--- Supplied material Enclosed Below ---

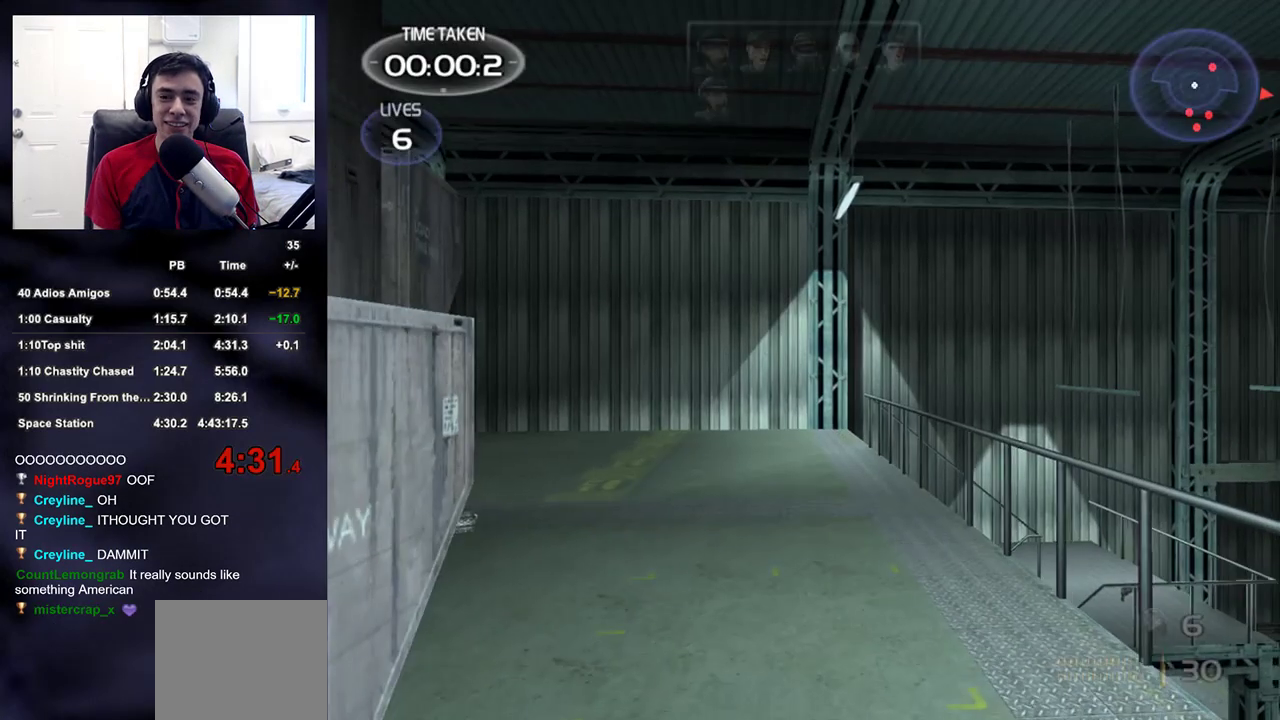
{"buttons": [], "left_stick": "center", "right_stick": "center", "events": [[267, "START", "down"], [267, "left_stick", "center"], [283, "TOUCHPAD", "down"], [333, "TOUCHPAD", "up"], [367, "START", "up"], [400, "DPAD_UP", "down"], [483, "DPAD_UP", "up"]]}
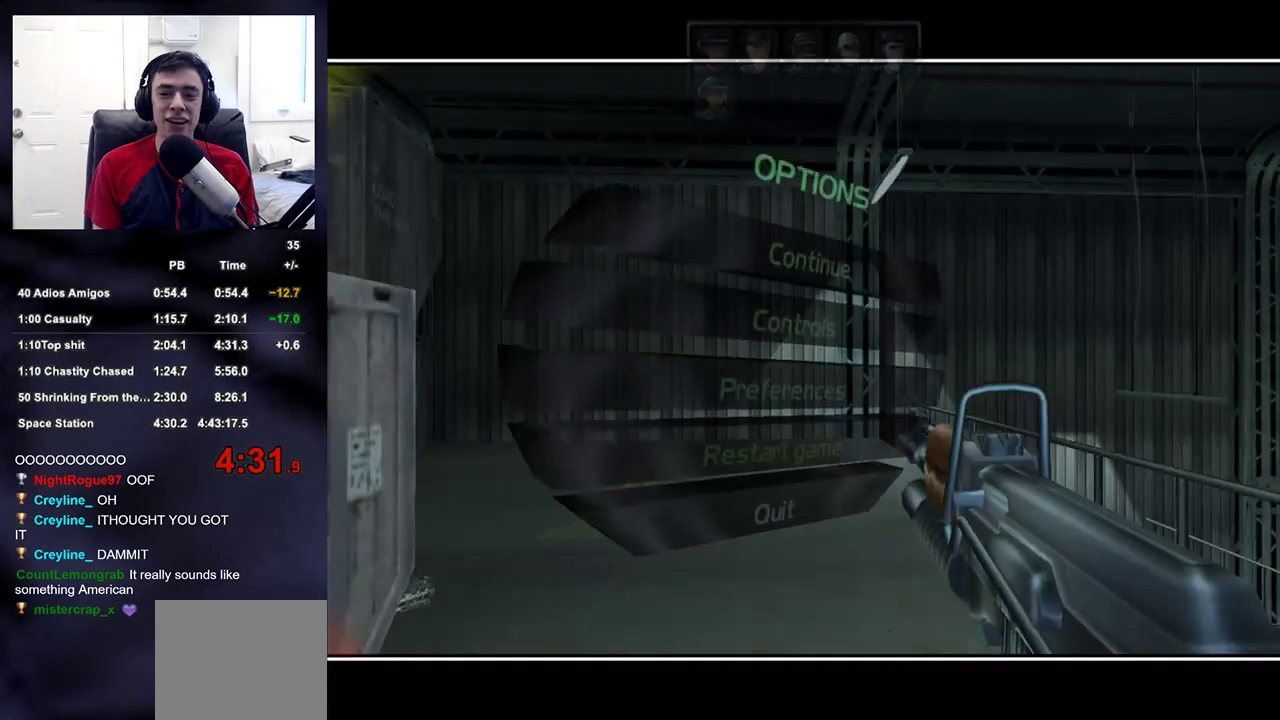
{"buttons": [], "left_stick": "center", "right_stick": "center", "events": [[50, "SQUARE", "down"], [67, "SQUARE", "up"], [83, "DPAD_UP", "down"], [150, "CROSS", "down"], [183, "DPAD_UP", "up"], [250, "CROSS", "up"]]}
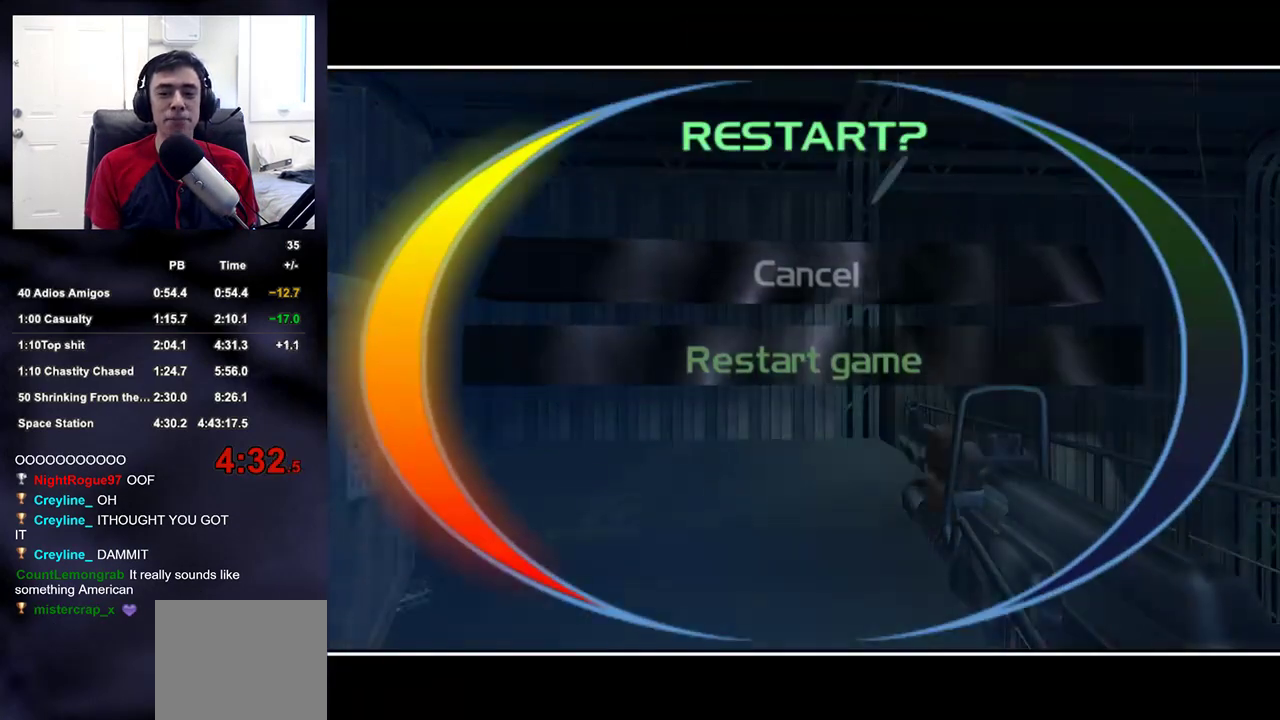
{"buttons": [], "left_stick": "center", "right_stick": "center", "events": [[150, "CIRCLE", "down"], [233, "CIRCLE", "up"]]}
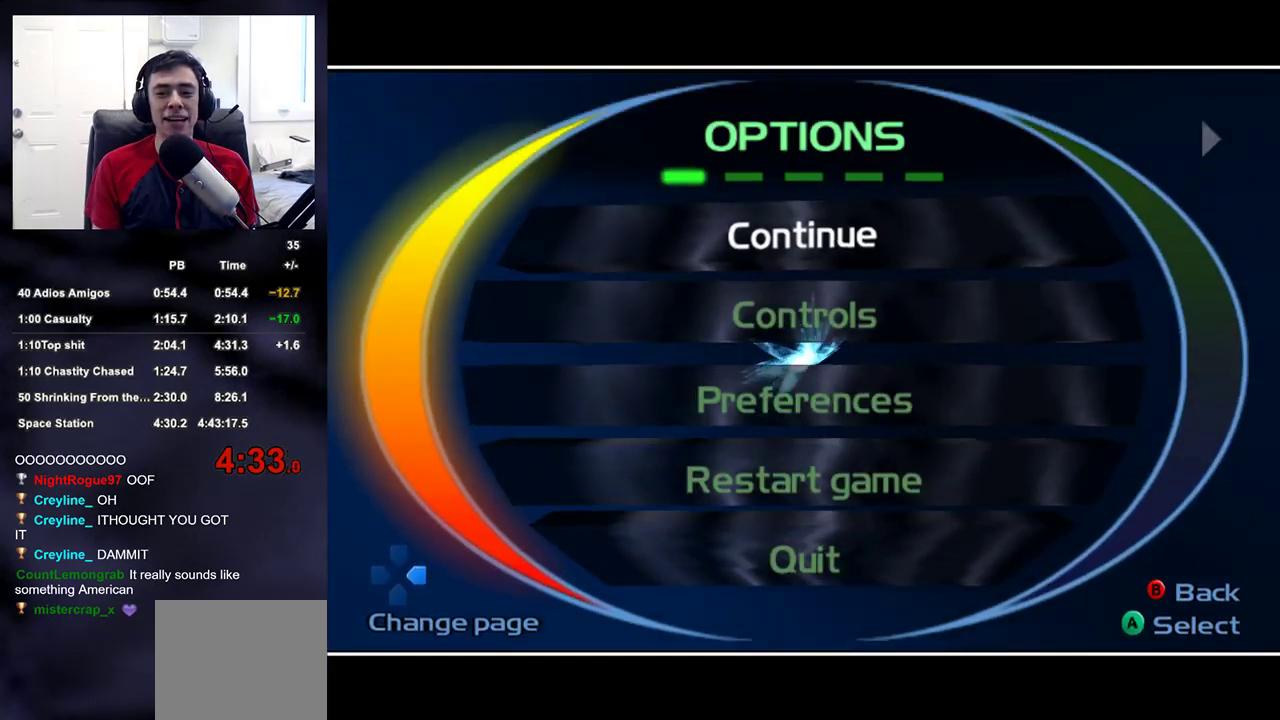
{"buttons": ["DPAD_UP"], "left_stick": "center", "right_stick": "center", "events": [[267, "DPAD_UP", "down"], [367, "CROSS", "down"], [367, "DPAD_UP", "up"], [433, "CROSS", "up"], [483, "DPAD_UP", "down"]]}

--- End of Enclosed Supplied material ---

Leaving out the pictures, transcribe the material above exactly.

{"buttons": [], "left_stick": "center", "right_stick": "center", "events": [[267, "START", "down"], [267, "left_stick", "center"], [283, "TOUCHPAD", "down"], [333, "TOUCHPAD", "up"], [367, "START", "up"], [400, "DPAD_UP", "down"], [483, "DPAD_UP", "up"]]}
{"buttons": [], "left_stick": "center", "right_stick": "center", "events": [[50, "SQUARE", "down"], [67, "SQUARE", "up"], [83, "DPAD_UP", "down"], [150, "CROSS", "down"], [183, "DPAD_UP", "up"], [250, "CROSS", "up"]]}
{"buttons": [], "left_stick": "center", "right_stick": "center", "events": [[150, "CIRCLE", "down"], [233, "CIRCLE", "up"]]}
{"buttons": ["DPAD_UP"], "left_stick": "center", "right_stick": "center", "events": [[267, "DPAD_UP", "down"], [367, "CROSS", "down"], [367, "DPAD_UP", "up"], [433, "CROSS", "up"], [483, "DPAD_UP", "down"]]}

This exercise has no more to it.